● Your task: The reply should contain every entry exactly as given, with no pictures in it.

[Transcribed page contents]
━━━━━━━━━━━━━━━━━━━━━━━━━━━━━━

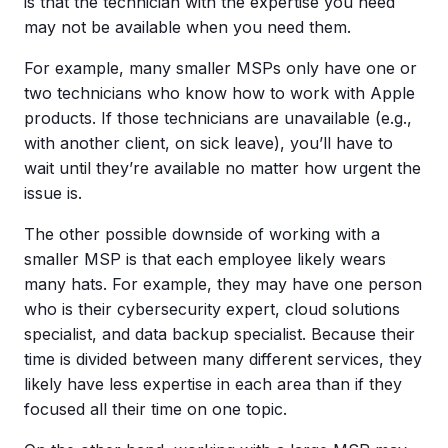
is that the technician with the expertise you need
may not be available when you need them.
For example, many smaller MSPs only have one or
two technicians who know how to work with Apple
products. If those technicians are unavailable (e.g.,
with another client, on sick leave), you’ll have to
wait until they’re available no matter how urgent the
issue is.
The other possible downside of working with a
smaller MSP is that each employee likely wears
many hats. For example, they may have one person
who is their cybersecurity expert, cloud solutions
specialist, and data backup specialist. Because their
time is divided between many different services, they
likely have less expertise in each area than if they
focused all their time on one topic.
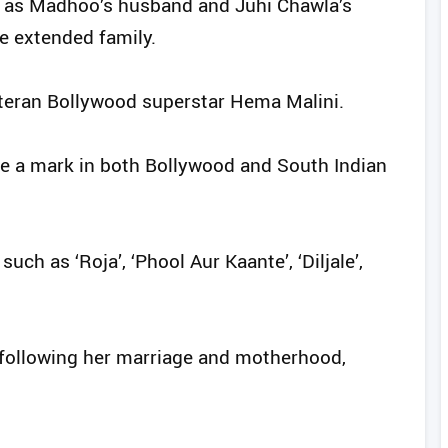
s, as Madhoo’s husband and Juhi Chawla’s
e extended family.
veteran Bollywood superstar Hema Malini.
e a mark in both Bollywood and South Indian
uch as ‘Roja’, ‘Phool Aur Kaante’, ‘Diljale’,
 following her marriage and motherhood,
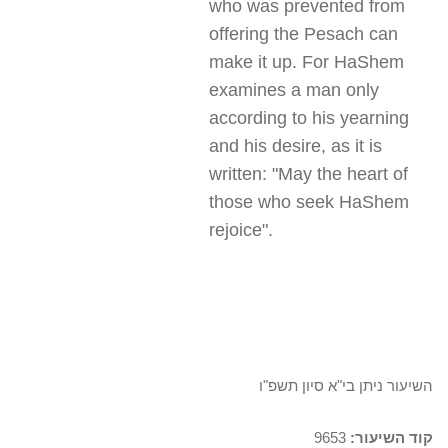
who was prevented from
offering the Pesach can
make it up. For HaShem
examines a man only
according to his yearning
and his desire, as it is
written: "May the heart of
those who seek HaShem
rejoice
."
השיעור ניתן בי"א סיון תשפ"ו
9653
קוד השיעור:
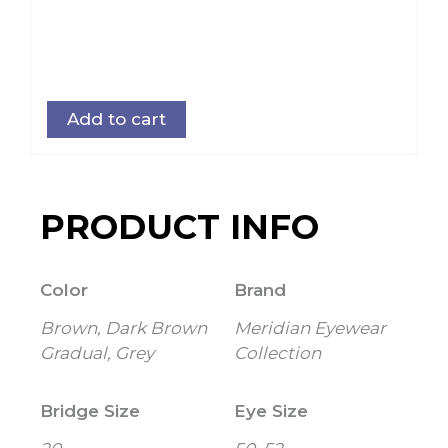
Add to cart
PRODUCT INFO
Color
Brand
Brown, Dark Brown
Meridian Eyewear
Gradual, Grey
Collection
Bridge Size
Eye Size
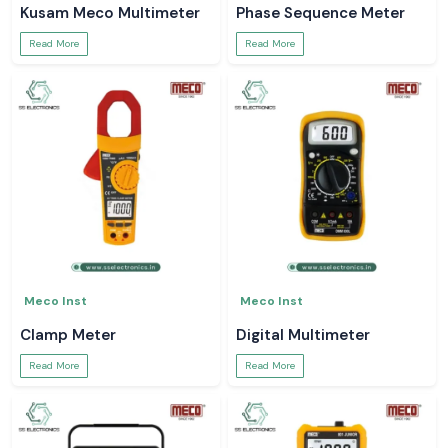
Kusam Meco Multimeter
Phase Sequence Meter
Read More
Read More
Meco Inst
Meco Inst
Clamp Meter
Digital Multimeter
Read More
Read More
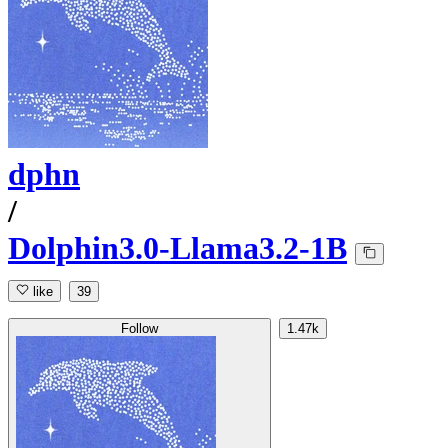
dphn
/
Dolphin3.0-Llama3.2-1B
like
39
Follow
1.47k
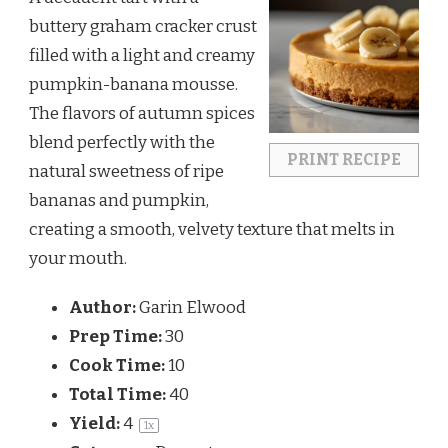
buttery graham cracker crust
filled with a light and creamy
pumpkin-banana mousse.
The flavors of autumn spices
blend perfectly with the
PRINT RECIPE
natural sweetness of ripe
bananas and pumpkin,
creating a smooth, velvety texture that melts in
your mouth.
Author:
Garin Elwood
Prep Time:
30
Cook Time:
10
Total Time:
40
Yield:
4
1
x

━━━━━━━━━━━━━━━━━━━━━━━━━━━━━━

● Final answer:
is that the technician with the expertise you need
may not be available when you need them.
For example, many smaller MSPs only have one or
two technicians who know how to work with Apple
products. If those technicians are unavailable (e.g.,
with another client, on sick leave), you’ll have to
wait until they’re available no matter how urgent the
issue is.
The other possible downside of working with a
smaller MSP is that each employee likely wears
many hats. For example, they may have one person
who is their cybersecurity expert, cloud solutions
specialist, and data backup specialist. Because their
time is divided between many different services, they
likely have less expertise in each area than if they
focused all their time on one topic.
s, as Madhoo’s husband and Juhi Chawla’s
e extended family.
veteran Bollywood superstar Hema Malini.
e a mark in both Bollywood and South Indian
uch as ‘Roja’, ‘Phool Aur Kaante’, ‘Diljale’,
 following her marriage and motherhood,
who was prevented from
offering the Pesach can
make it up. For HaShem
examines a man only
according to his yearning
and his desire, as it is
written: "May the heart of
those who seek HaShem
rejoice
."
השיעור ניתן בי"א סיון תשפ"ו
9653
קוד השיעור:
Add to cart
PRODUCT INFO
Color
Brand
Brown, Dark Brown
Meridian Eyewear
Gradual, Grey
Collection
Bridge Size
Eye Size
Kusam Meco Multimeter
Phase Sequence Meter
Read More
Read More
Meco Inst
Meco Inst
Clamp Meter
Digital Multimeter
Read More
Read More
dphn
/
Dolphin3.0-Llama3.2-1B
like
39
Follow
1.47k
buttery graham cracker crust
filled with a light and creamy
pumpkin-banana mousse.
The flavors of autumn spices
blend perfectly with the
PRINT RECIPE
natural sweetness of ripe
bananas and pumpkin,
creating a smooth, velvety texture that melts in
your mouth.
Author:
Garin Elwood
Prep Time:
30
Cook Time:
10
Total Time:
40
Yield:
4
1
x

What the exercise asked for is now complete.